El valor de la curiosidad

Muchos atribuyen a la falta de cultura científica el que haya amplios sectores de la población que no aceptan que el clima esté cambiando y que ese fenómeno tenga su origen en la actividad humana. Creen, en consecuencia, que proporcionando una buena educación científica el cambio climático acabará siendo aceptado como un hecho real. Las cosas, como en tantas ocasiones, no parecen ser tan sencillas.

El psicólogo de la Universidad de Bristol (Reino Unido) Stephan Lewandosky ha observado que la actitud de una persona para con el cambio climático depende más de factores emocionales ligados a la ideología que de elementos racionales. Y Dan Kahan -psicólogo también, pero de la Universidad de Yale (EEUU)- ha comprobado que cuanto mayor es el conocimiento científico de una persona más firme es la postura, sea a favor o sea en contra, que mantiene en esa controversia. De hecho, quienes saben manejar información científica suelen elaborar buenos argumentos a favor de sus ideas, a la vez que ignoran los contrarios. Al parecer, la culpa la tiene el llamado “razonamiento motivado”, fenómeno que está en la base de las paradojas que consisten en ignorar las pruebas que respaldan hechos contrastados, mientras se asumen como tales datos anecdóticos que respaldan la posición que mejor se acomoda a nuestros deseos y visión de la realidad.

El razonamiento motivado surte unos efectos tan poderosos que personas capaces de interpretar correctamente información estadística compleja sobre cuestiones variadas, pierden tal capacidad cuando lo que han de considerar son hechos o datos con implicaciones ideológicas. Si a las consecuencias del razonamiento motivado añadimos la influencia de las redes sociales de internet, por la ausencia de filtros de calidad al flujo de información y por su efecto de caja de resonancia de las ideas con las que más nos identificamos, la receta de la posverdad está servida.

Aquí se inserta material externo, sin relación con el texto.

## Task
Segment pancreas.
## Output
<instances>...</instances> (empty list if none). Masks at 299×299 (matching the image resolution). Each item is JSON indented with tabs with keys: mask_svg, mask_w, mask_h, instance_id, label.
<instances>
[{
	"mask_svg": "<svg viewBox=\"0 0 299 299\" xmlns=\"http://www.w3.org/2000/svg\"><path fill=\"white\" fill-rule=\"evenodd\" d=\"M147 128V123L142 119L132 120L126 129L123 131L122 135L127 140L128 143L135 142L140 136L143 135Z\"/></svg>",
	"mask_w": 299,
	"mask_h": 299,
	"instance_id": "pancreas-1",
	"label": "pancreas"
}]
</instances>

En los ejemplos anteriores me he referido a sesgos característicos de perfiles ideológicos conservadores. Pero quienes se consideran a sí mismos progresistas tampoco están a salvo de los efectos del razonamiento motivado. Muchos lo ponen en práctica, por ejemplo, a la hora de evaluar cuestiones tales como los (supuestos) efectos sobre la salud de las radiaciones electromagnéticas de telefonía móvil o redes wi-fi, o los de las plantas transgénicas y del consumo de alimentos procedentes de esas plantas. Y además de las de carácter político, también hay motivaciones ideológicas con otras bases, por supuesto, como la religiosa.

Es fácil caer en la tentación fatalista y aceptar que es inevitable sufrir las consecuencias del razonamiento motivado y, por lo tanto, que estamos condenados, en un futuro de duración incierta, a convivir con la posverdad. Pero eso sería socialmente suicida, pues solo debates basados en datos contrastados pueden ser verdaderamente democráticos y útiles, condición necesaria para el progreso social. La clave está, quizás, en la formación que se dé a los niños y niñas de hoy y de mañana, una formación que debería servir para hacerlos más conscientes del peligro que entraña una comunicación de masas sin mediaciones, de la influencia de los sesgos, y del efecto de las emociones en nuestra capacidad para aprehender la realidad.

En medio de ese panorama, Dan Kahan también ha observado algo alentador: que las personas con curiosidad científica, sea cual sea su orientación ideológica, tienden a aceptar con facilidad hechos contrastados y, lo que es más importante, están más dispuestas a recurrir a fuentes diversas para informarse. El psicólogo norteamericano cree, por ello, que una clave para superar la posverdad puede radicar, precisamente, en la capacidad para cultivar la curiosidad en las generaciones más jóvenes.